Something was happening to him. His eyes . . .
He was changing.
No. She’d forgotten in the crush of events, forgotten what the effect could be if he came face-to-face with a vampire . . .
...or someone who smelled like one.
He closed his eyes and when they opened, they gleamed acid yellow, with pupils that shrank into vertical slits.
Claws burst bloodily out of his fingertips, like some nightmare version of a superhero, but what he was becoming was something else, something far worse, and the howl that came out of his throat was nothing but rage and animal fury.
Claire screamed back, a full-throated cry of heartbreak and rage and fury and fear, and did the only thing she could—she rushed down, trying to get past him before he was fully changed. They’d gotten Shane. What was even worse was that he was close, he was fast, and she had only the tiniest chance of evading him. The only thing in her favor was that the change had just started on him, and he was still confused and in pain.
She had no choice but to try to get by him.
“Please,” she whispered. There were tears of sheer terror in her eyes, and heartache, because even now she couldn’t help but feel horror at what was happening to him, at the pain he was feeling. “Please, Shane, it’s me. It’s Claire.”
He was changing fast, and there was nothing of Shane left in his eyes, just pure instinct and rage. His clothing hampered his shift, but that wasn’t going to last long; his claws were even now ripping at the tough cloth of his jeans to shred them.
Claire took in a deep breath, grabbed the railing with both hands, and vaulted over it, the way she’d seen Shane do a million times. She landed on the bounce of Michael’s armchair and launched half a dozen feet into the air, to come to an awkward, stumbling landing still on her feet in front of the darkened TV.
Shane howled behind her, and when she looked back she saw he was almost completely hellhound now, muscles bunching and shifting and driving him to all fours. His body didn’t look human anymore.
She saw all that in a rush because then he was on her, leaping the distance to slam into her chest.

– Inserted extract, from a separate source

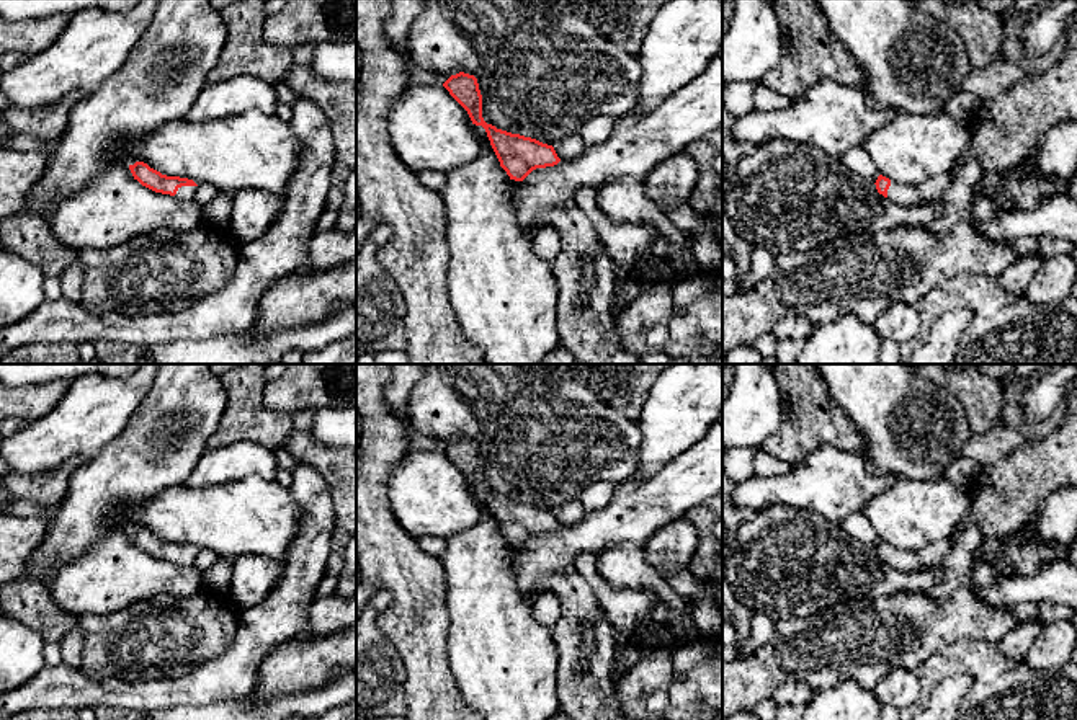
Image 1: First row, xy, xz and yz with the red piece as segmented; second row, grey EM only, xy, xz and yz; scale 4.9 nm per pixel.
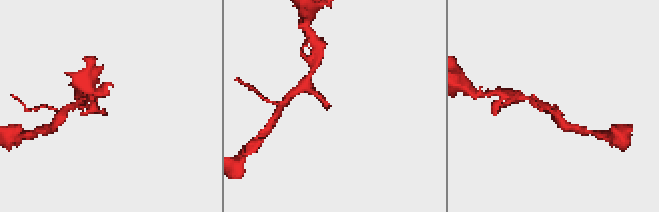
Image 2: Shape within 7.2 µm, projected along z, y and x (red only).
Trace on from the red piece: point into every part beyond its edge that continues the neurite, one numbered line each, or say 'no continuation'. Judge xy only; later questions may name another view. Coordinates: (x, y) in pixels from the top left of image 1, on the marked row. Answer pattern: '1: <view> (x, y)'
1: xy (185, 193)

She somehow got her hands between them, pressing against skin—no, not skin anymore, fur, stiff and harsh against her fingers—and Shane’s mouth—muzzle—was opening and the teeth, the teeth were sharp and endless, and she knew she was about to die.
And she closed her eyes so she wouldn’t see it coming.
He made a sound that resonated inside her—a high-pitched whine of pain and anguish. She felt the raw heat of his breath on her neck and forced herself to open her eyes again and stare right into his.
“It’s me,” she whispered. “Shane. It’s me.”
He snarled, but it turned into a whine again, and then his body tensed and she thought, This is it, it’s the end. She’d risked her life, and this time, finally, she’d lost it on the gamble. She wasn’t afraid exactly—shock had already taken over to protect her from that. But she was sad. Sad that it was going to be Shane, of all people. Sad that this would be another thing he’d have to live with after all the losses he’d suffered in his life.
She felt his body move, and it took her a second to realize that he wasn’t lunging down toward her, but away.
Away, to collide with the second hellhound leaping for her from the stairs.
They tangled up in a snarling, slashing heap on the floor beside the couch.
She didn’t wait to see who won; against all his instincts, all the programming that was running through his veins, Shane had given her a chance, and that was all she could ask. She had to keep moving, no matter what, and draw them away from Amelie if she could.
The house really was on her side, because as she darted through the kitchen door, a spray of water jetted out from the sink as if a pipe had ruptured, and hit her squarely in the face and chest, drenching her and rinsing away most of Amelie’s blood. She paused for a second to scrub frantically at her skin, and then as the water cut off, she grabbed for one of Shane’s beloved extinguisher grenades. She armed it just as the kitchen door smashed open, and Shane and the other hound broke through. She tossed it straight at them as she opened the back door, and it hit the ground right in front of Shane’s feet, then exploded into a choking cloud of white powder that shimmered and billowed in the air.
It made a great distraction, and she took full advantage of it to run, fast, out of the backyard and onto the street.
The pole lights were all on, gleaming golden, and she considered running to a neighbor’s house for help—but she didn’t know which, if any, of her neighbors could be trusted anymore. (Not that they’d been all that trustworthy in the first place, honestly.) Shane’s muscle car must have been stashed somewhere back at Jenna’s house, but she hadn’t asked him where to find it, and she didn’t have time to play hide-and-seek, not tonight. The police were looking for her, and now she had—what were they? hellhounds? werewolves?—on her trail.
Although they hadn’t followed her out here. Not yet. The quick-rinse solution seemed to have done its job, along with the powder bomb; it must have confused them, and maybe destroyed their sense of smell temporarily.
Claire just picked a direction, ultimately, and began to run. She stayed at the edges of the streetlights, watched her back, and kept an eye out for police cruisers, but it seemed quiet enough. Too quiet, maybe.